COMPITO DA SVOLGERE.
Disponete in un elenco JSON di stringhe le righe del materiale, una stringa per riga e senza righe vuote, a partire dalla riga che contiene "of Counterfeit Money, Fail" fino alla fine del materiale, entrambi gli estremi inclusi. Escludete le immagini dalla risposta.

Voci della raccolta
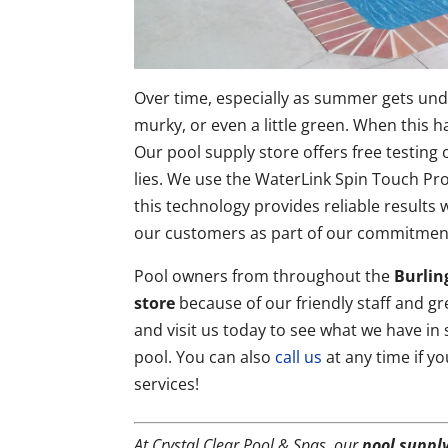
Over time, especially as summer gets und
murky, or even a little green. When this 
Our pool supply store offers free testing
lies. We use the WaterLink Spin Touch Pr
this technology provides reliable results 
our customers as part of our commitment
Pool owners from throughout the
Burlin
store
because of our friendly staff and gr
and visit us today to see what we have in
pool. You can also
call us
at any time if y
services!
At Crystal Clear Pool & Spas, our
pool supply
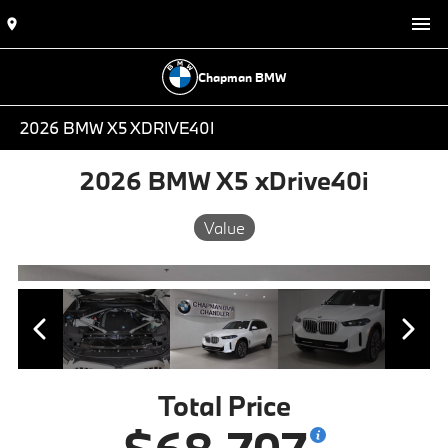
Chapman BMW
2026 BMW X5 XDRIVE40I
2026 BMW X5 xDrive40i
Value
Total Price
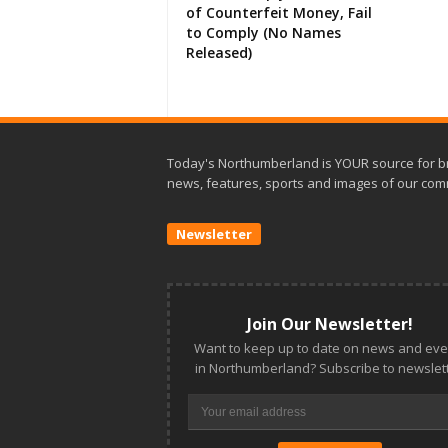
of Counterfeit Money, Fail
to Comply (No Names
Released)
Today's Northumberland is YOUR source for b
news, features, sports and images of our com
Newsletter
Join Our Newsletter!
Want to keep up to date on news and eve
in Northumberland? Subscribe to newslett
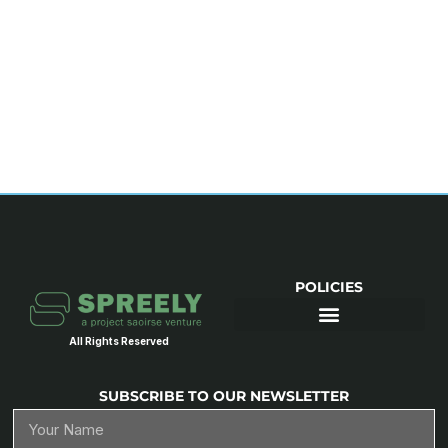
POLICIES
All Rights Reserved
SUBSCRIBE TO OUR NEWSLETTER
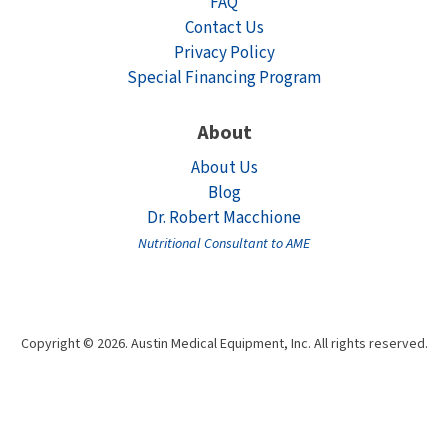
FAQ
Contact Us
Privacy Policy
Special Financing Program
About
About Us
Blog
Dr. Robert Macchione
Nutritional Consultant to AME
Copyright © 2026. Austin Medical Equipment, Inc. All rights reserved.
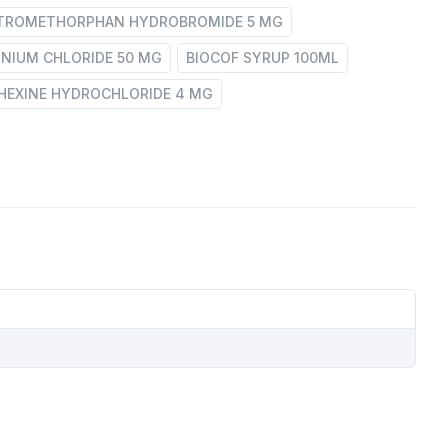
XTROMETHORPHAN HYDROBROMIDE 5 MG
NIUM CHLORIDE 50 MG
BIOCOF SYRUP 100ML
EXINE HYDROCHLORIDE 4 MG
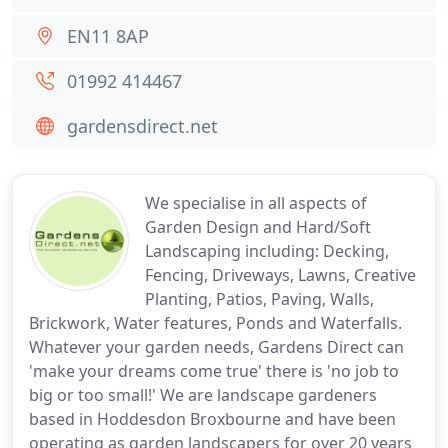
EN11 8AP
01992 414467
gardensdirect.net
We specialise in all aspects of
Garden Design and Hard/Soft
Landscaping including: Decking,
Fencing, Driveways, Lawns, Creative
Planting, Patios, Paving, Walls,
Brickwork, Water features, Ponds and Waterfalls.
Whatever your garden needs, Gardens Direct can
'make your dreams come true' there is 'no job to
big or too small!' We are landscape gardeners
based in Hoddesdon Broxbourne and have been
operating as garden landscapers for over 20 years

RISPOSTA SCRITTA.
[
  "of Counterfeit Money, Fail",
  "to Comply (No Names",
  "Released)",
  "Today's Northumberland is YOUR source for b",
  "news, features, sports and images of our com",
  "Newsletter",
  "Join Our Newsletter!",
  "Want to keep up to date on news and eve",
  "in Northumberland? Subscribe to newslett",
  "POLICIES",
  "All Rights Reserved",
  "SUBSCRIBE TO OUR NEWSLETTER",
  "FAQ",
  "Contact Us",
  "Privacy Policy",
  "Special Financing Program",
  "About",
  "About Us",
  "Blog",
  "Dr. Robert Macchione",
  "Nutritional Consultant to AME",
  "Copyright © 2026. Austin Medical Equipment, Inc. All rights reserved.",
  "XTROMETHORPHAN HYDROBROMIDE 5 MG",
  "NIUM CHLORIDE 50 MG",
  "BIOCOF SYRUP 100ML",
  "EXINE HYDROCHLORIDE 4 MG",
  "EN11 8AP",
  "01992 414467",
  "gardensdirect.net",
  "We specialise in all aspects of",
  "Garden Design and Hard/Soft",
  "Landscaping including: Decking,",
  "Fencing, Driveways, Lawns, Creative",
  "Planting, Patios, Paving, Walls,",
  "Brickwork, Water features, Ponds and Waterfalls.",
  "Whatever your garden needs, Gardens Direct can",
  "'make your dreams come true' there is 'no job to",
  "big or too small!' We are landscape gardeners",
  "based in Hoddesdon Broxbourne and have been",
  "operating as garden landscapers for over 20 years"
]